(Dataset entries)
-------

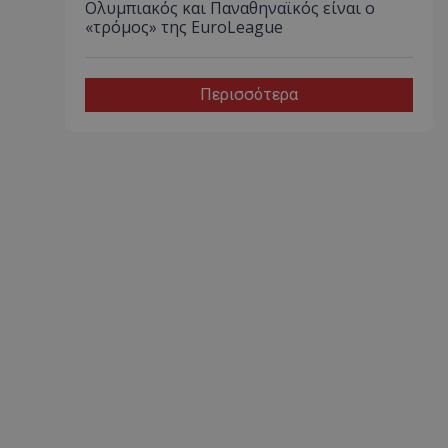
Ολυμπιακός και Παναθηναϊκός είναι ο
«τρόμος» της EuroLeague
Περισσότερα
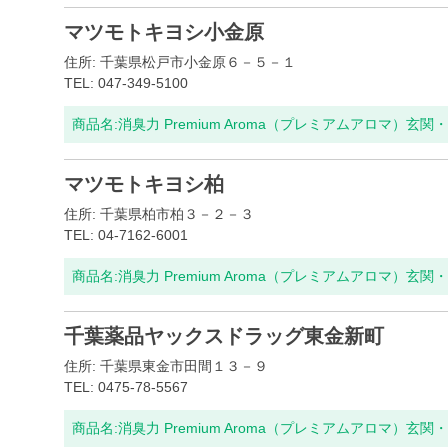
マツモトキヨシ小金原
住所: 千葉県松戸市小金原６－５－１
TEL: 047-349-5100
商品名:
消臭力 Premium Aroma（プレミアムアロマ）玄
マツモトキヨシ柏
住所: 千葉県柏市柏３－２－３
TEL: 04-7162-6001
商品名:
消臭力 Premium Aroma（プレミアムアロマ）玄
千葉薬品ヤックスドラッグ東金新町
住所: 千葉県東金市田間１３－９
TEL: 0475-78-5567
商品名:
消臭力 Premium Aroma（プレミアムアロマ）玄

-------

(EXERCISE AIM): Word for word, copy out each record; do not include pictures.

(ANSWER BELOW):
Ολυμπιακός και Παναθηναϊκός είναι ο
«τρόμος» της EuroLeague
Περισσότερα
マツモトキヨシ小金原
住所: 千葉県松戸市小金原６－５－１
TEL: 047-349-5100
商品名:
消臭力 Premium Aroma（プレミアムアロマ）玄
マツモトキヨシ柏
住所: 千葉県柏市柏３－２－３
TEL: 04-7162-6001
商品名:
消臭力 Premium Aroma（プレミアムアロマ）玄
千葉薬品ヤックスドラッグ東金新町
住所: 千葉県東金市田間１３－９
TEL: 0475-78-5567
商品名:
消臭力 Premium Aroma（プレミアムアロマ）玄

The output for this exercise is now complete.